First off, I am not a touchy feely person and have been trying to be more open to hugging, especially strangers who want to hug. That has always been an issue for me. I wasn’t raised with hugging and I have a really hard time allowing others to invade my personal space. I know there are many people that will hug anything that moves, but I’m not one of them. Of course, I return hugs to all the huggers out there, and, I try really hard to hug and mean it. I’ve come to the realization that some people just need a hug, and I’ve decided to just go with it.
I finally found the secret to permanent weight loss – intermittent fasting! If you are interested in reading my blog on this subject, check it out here. No more weight loss ventures in my future. I have weighed the same for the past six months, so it must be working.
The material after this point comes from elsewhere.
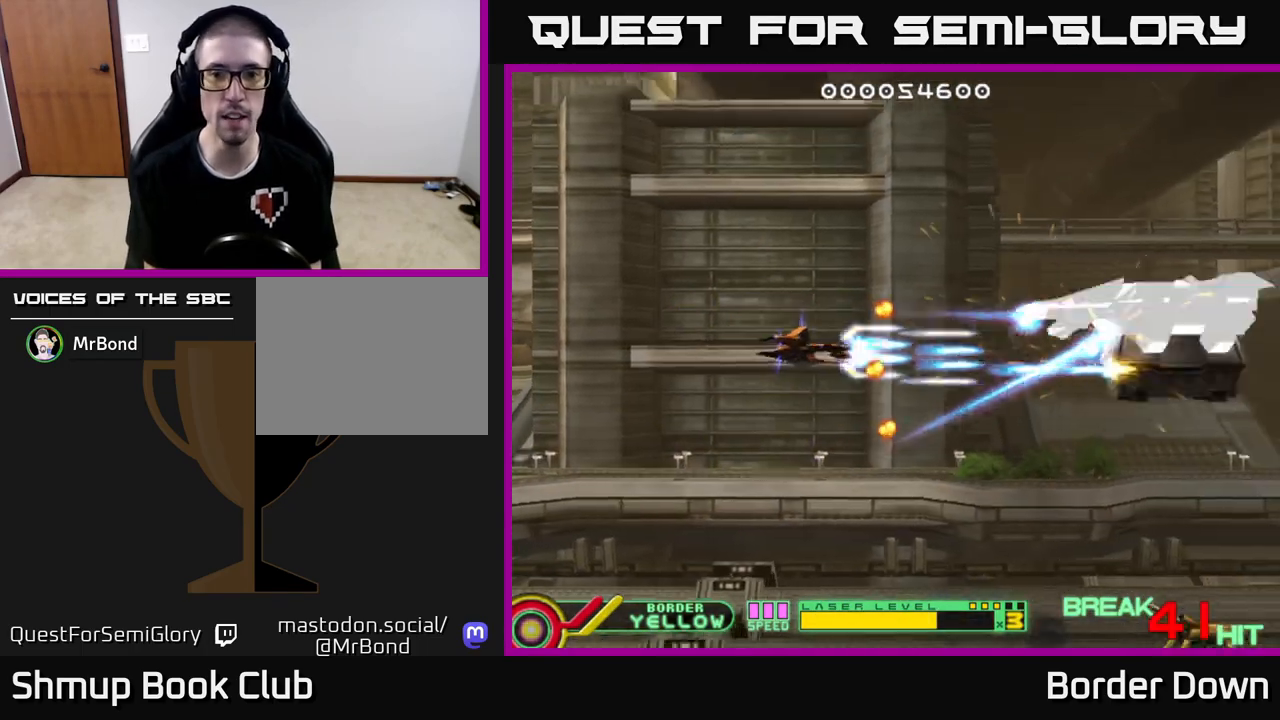
{"buttons": ["A", "DPAD_RIGHT"], "left_stick": "center", "right_stick": "center", "events": [[183, "DPAD_UP", "down"], [200, "DPAD_LEFT", "up"], [233, "DPAD_UP", "up"], [250, "DPAD_RIGHT", "down"]]}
Yea, I still eat pizza and ice cream, and, of course, cookies! Moderation in all things is key.
Tolerance is another hard one for me. I have a ridged sense of right and wrong. Again, a product of my childhood. My mom was very strict and wanted us to grow up to be decent human beings. Being truthful and doing the right thing at all times was the constant message. There were no gray areas when I was growing up. There are now. Sometimes there is no one right or wrong answer. Over the years I have gotten better about the gray areas and have learned to be easier on myself and others.
There are so many other things that I want to improve upon that I could never fit them all in this blog. I’m still a work in progress, but I know I’ll succeed in my endeavors because like Aristotle said, “Excellence is an art won by training and habituation. We do not act rightly because we have virtue or excellence, but we rather have those because we have acted rightly. We are what we repeatedly do. Excellence, then, is not an act but a habit.”